One Pilot's Take on Surviving WW II

When Herbert Hoover said this in 1944, it was intended as commentary about how unfairly we apportion the costs of war, how those with no say in the decision to go to war (the young) end up bearing its heaviest burdens. Though Hoover's statement remains true in spirit, the words themselves are due for a revision. For one, members of both sexes now hold the highest positions in military and political leadership. Women make strategic decisions about deploying troops into combat; they articulate national security policy on the world stage. Moreover, it can no longer be said that youth "must" fight and die in our country's wars, at least not since Vietnam, when a young man could avoid conscription simply by staying in school for long enough, declaring himself a "conscientious objector," or fleeing to Canada, among other possibilities. If nothing else, Iraq and Afghanistan proved it's not that our nation’s youth "must" fight and die, but that they will be permitted to fight and die if they choose.

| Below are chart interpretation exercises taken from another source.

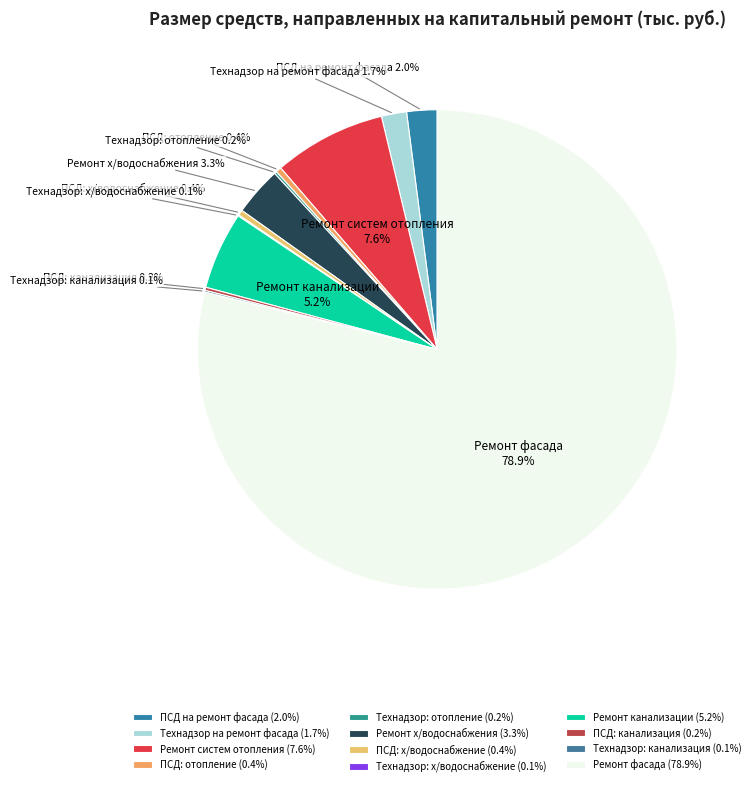

Which has a higher value, ПСД на ремонт фасада or Ремонт систем отопления?

Ремонт систем отопления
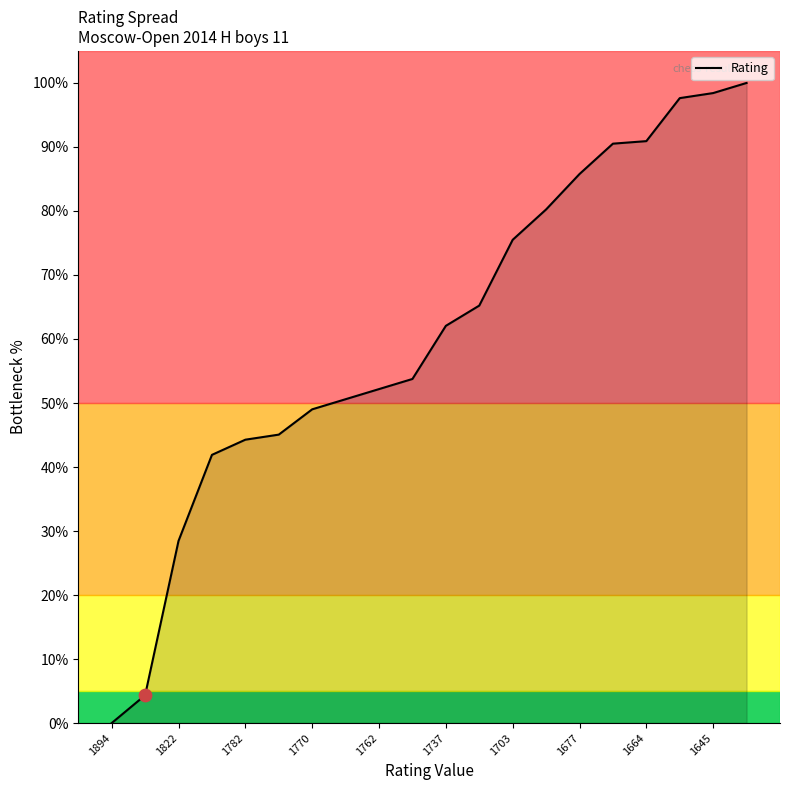

What is the difference between the maximum and minimum values?

100.0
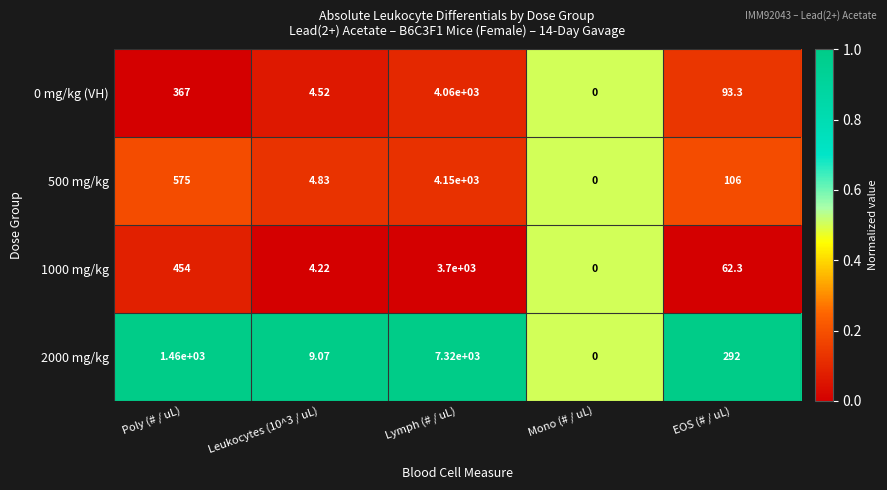

At which label is 500 mg/kg closest to 2075?

Poly (# / uL)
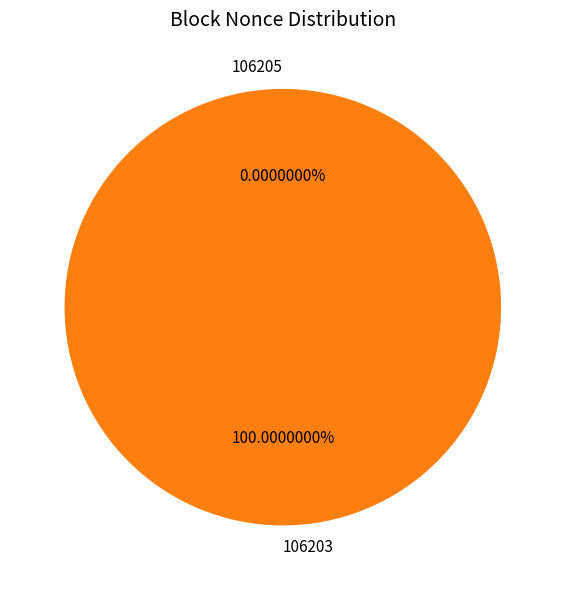

How many slices are in this pie chart?

2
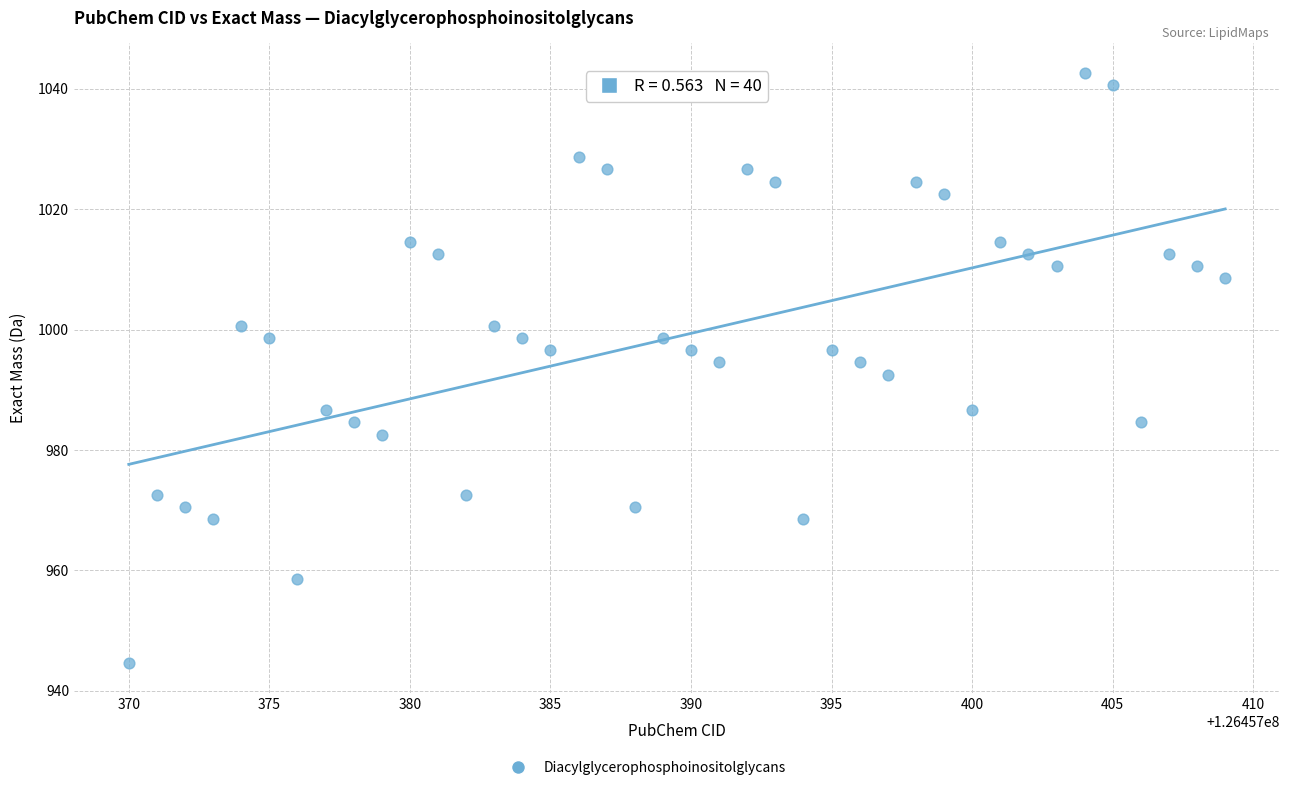

What is the range of Y values (max minus min)?

98.1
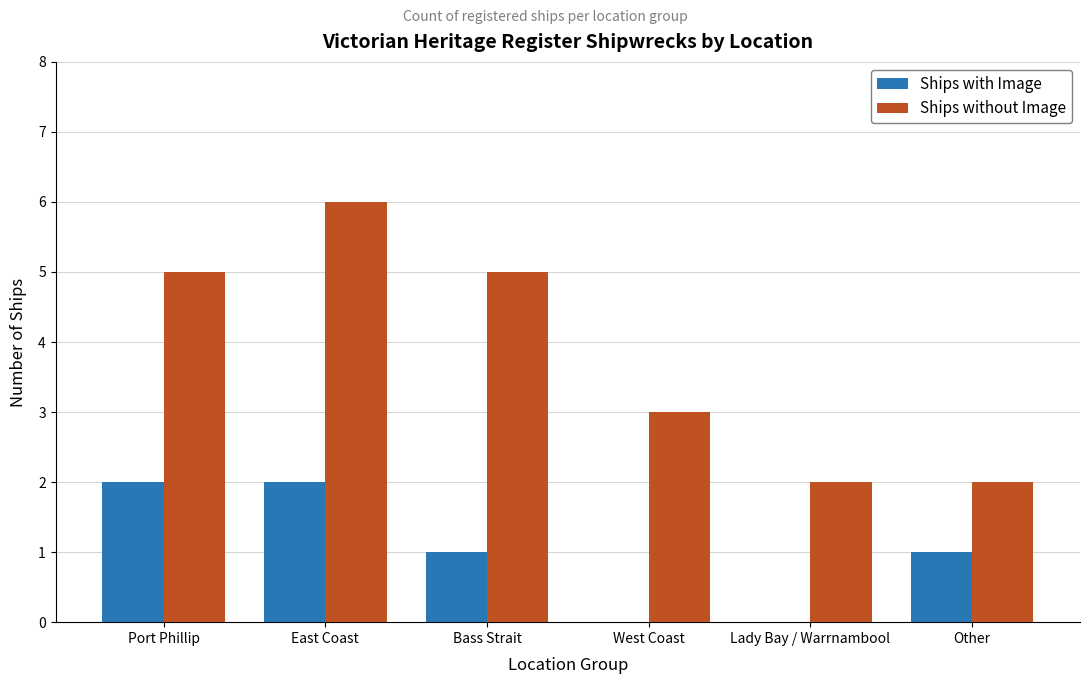

Reading left to right, extract all data points from this chart.

Ships with Image: Port Phillip=2	East Coast=2	Bass Strait=1	West Coast=0	Lady Bay / Warrnambool=0	Other=1
Ships without Image: Port Phillip=5	East Coast=6	Bass Strait=5	West Coast=3	Lady Bay / Warrnambool=2	Other=2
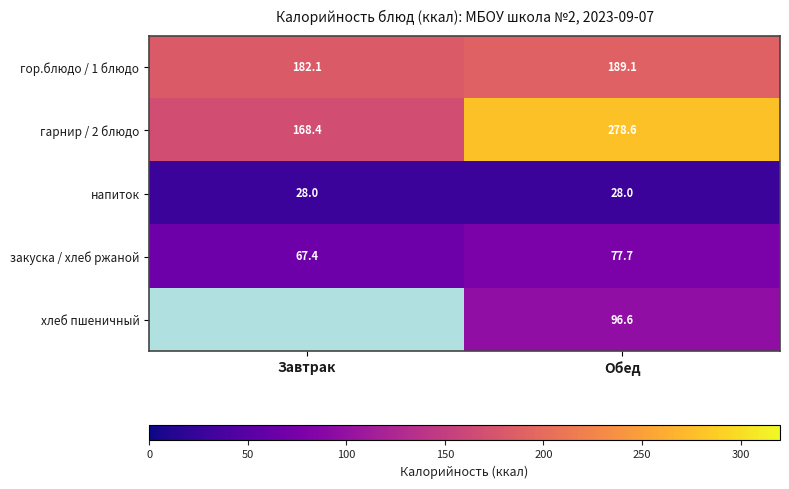

Rank the categories by гор.блюдо / 1 блюдо value from highest to lowest.

Обед, Завтрак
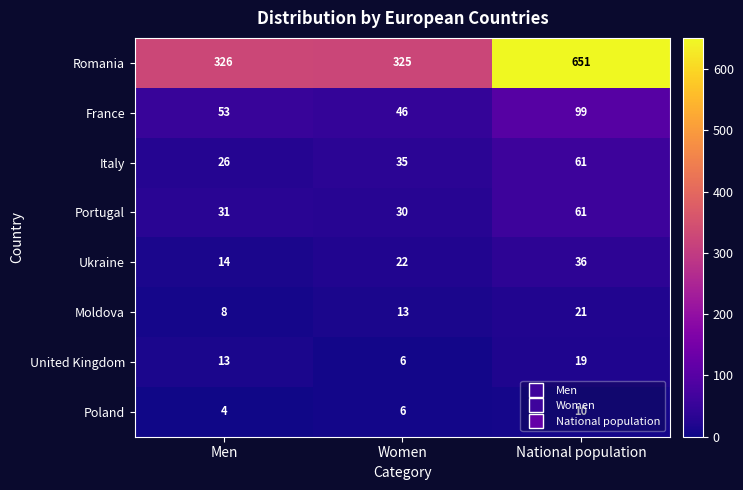

How many data points does each series have?

3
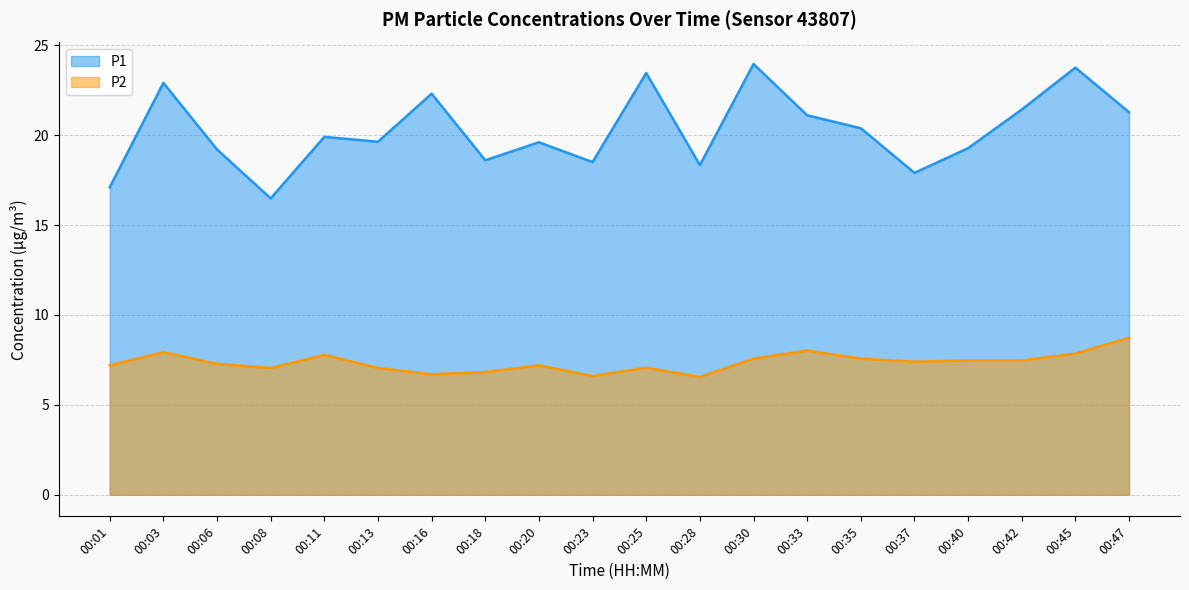

What is the difference between the maximum and minimum values in the P1 series?

7.5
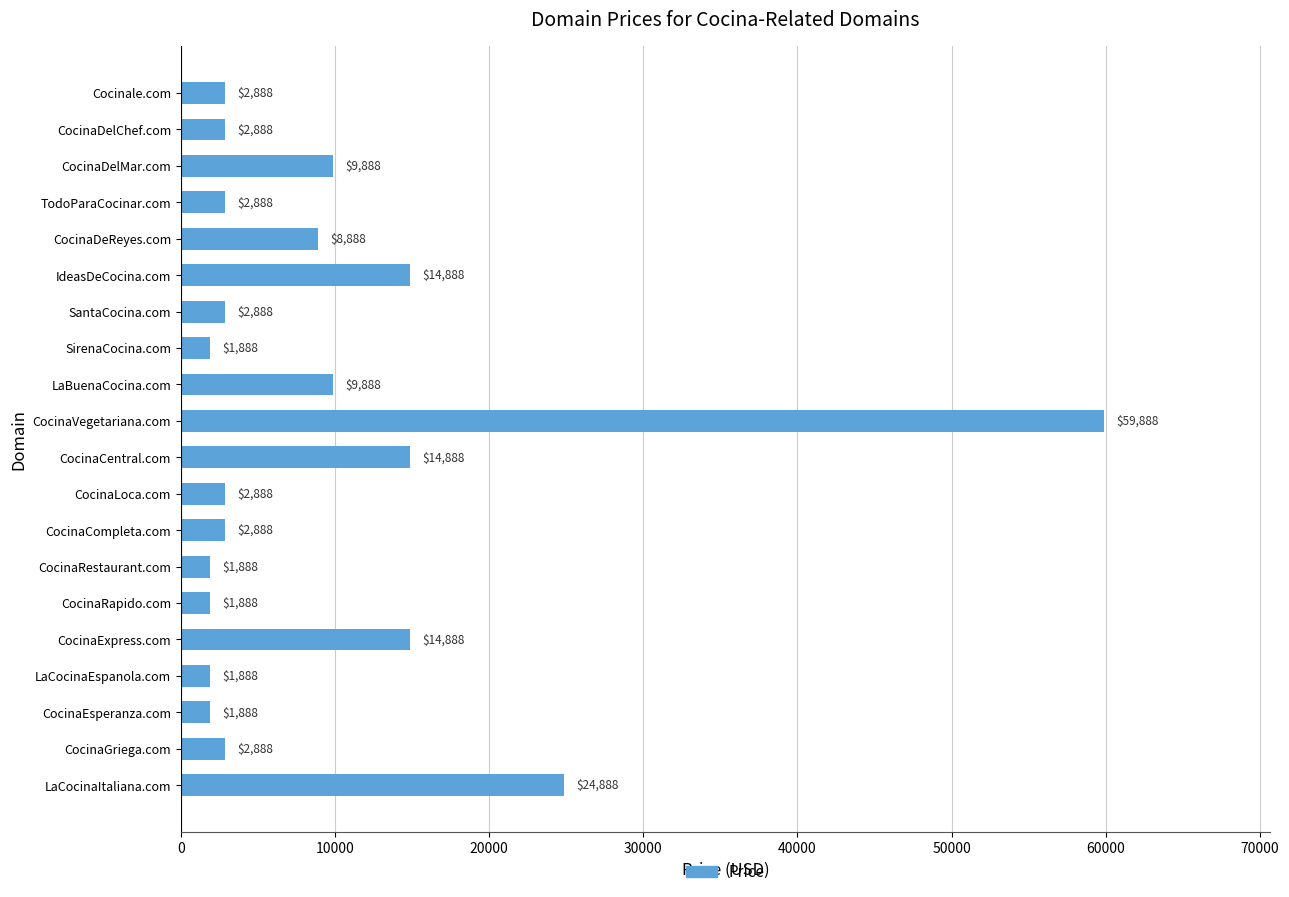

The chart shows a value of 20613 at CocinaCentral.com. True or false?

False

In the months after Pearl Harbor, though, less than half of new recruits were volunteers. Because the nation had been attacked, John “Lucky” Luckadoo marched into his local Army recruiting office and filed paperwork to join the Army Air Corps. Within months, Lucky had earned his wings as a B-17 pilot and was on his way to Thorpe Abbotts, England to fly bombing runs over Europe. In a new book called “Damn Lucky: One Man’s Courage During the Bloodiest Military Campaign in Aviation History” (St. Martin’s, 2022), author Kevin Maurer tells Lucky’s harrowing story with detail and color, how under-trained and inexperienced Americans were rushed to the front to face off against highly skilled, battle-hardened Luftwaffe pilots.